** Opening STORED DATA block **
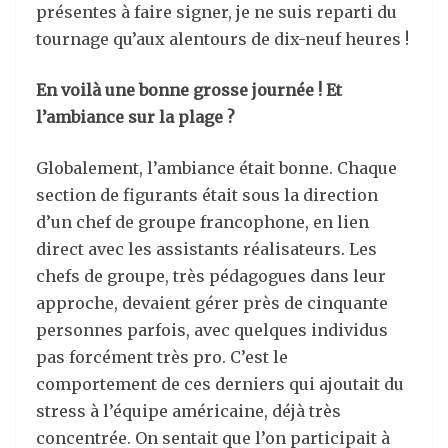
présentes à faire signer, je ne suis reparti du
tournage qu’aux alentours de dix-neuf heures !
En voilà une bonne grosse journée ! Et
l’ambiance sur la plage ?
Globalement, l’ambiance était bonne. Chaque
section de figurants était sous la direction
d’un chef de groupe francophone, en lien
direct avec les assistants réalisateurs. Les
chefs de groupe, très pédagogues dans leur
approche, devaient gérer près de cinquante
personnes parfois, avec quelques individus
pas forcément très pro. C’est le
comportement de ces derniers qui ajoutait du
stress à l’équipe américaine, déjà très
concentrée. On sentait que l’on participait à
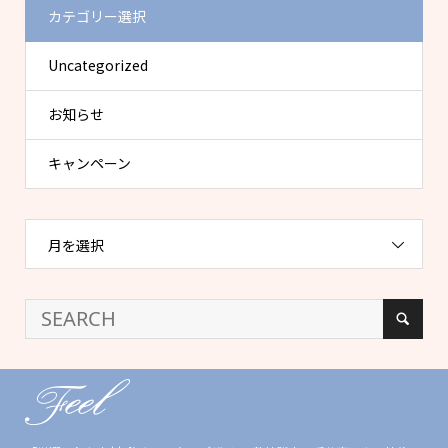
カテゴリー選択
Uncategorized
お知らせ
キャンペーン
月を選択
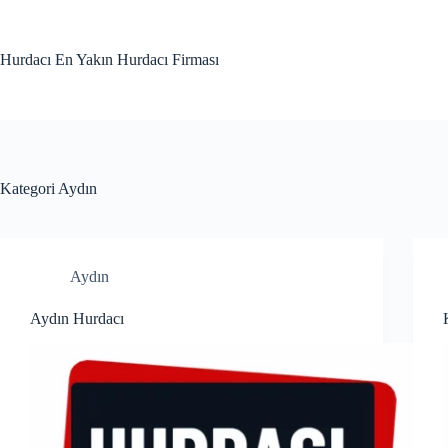
Skip
to
content
Hurdacı En Yakın Hurdacı Firması
Kategori
Aydın
Aydın
Aydın Hurdacı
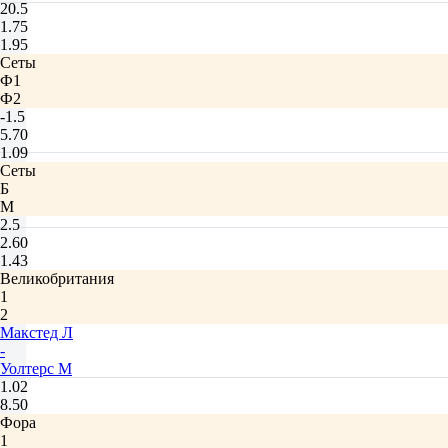
20.5
1.75
1.95
Сеты
Ф1
Ф2
-1.5
5.70
1.09
Сеты
Б
М
2.5
2.60
1.43
Великобритания
1
2
Макстед Л
-
Уолтерс М
1.02
8.50
Фора
1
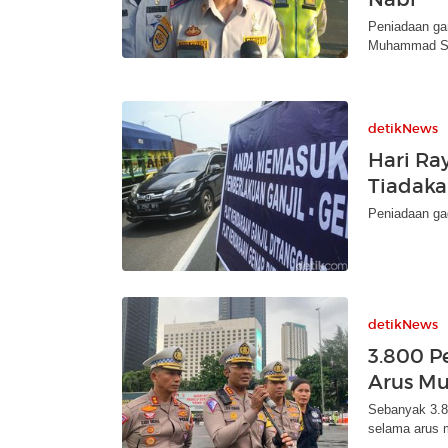
Peniadaan gan
Muhammad 
detikNews
Hari Ra
Tiadaka
Peniadaan gag
detikNews
3.800 P
Arus Mu
Sebanyak 3.80
selama arus 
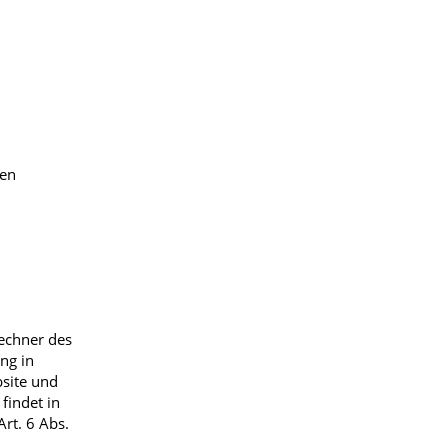
ren
echner des
ng in
bsite und
findet in
rt. 6 Abs.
** Closing STORED DATA block **
HOW TO COMPLETE THIS TASK =>
Print only the lines running from the line that contains "Peniadaan gan" to the final line of the listing, both included. Omit every picture.

ANSWER TO THIS PROBLEM =>
Peniadaan gan
Muhammad 
detikNews
Hari Ra
Tiadaka
Peniadaan gag
detikNews
3.800 P
Arus Mu
Sebanyak 3.80
selama arus 
ren
echner des
ng in
bsite und
findet in
rt. 6 Abs.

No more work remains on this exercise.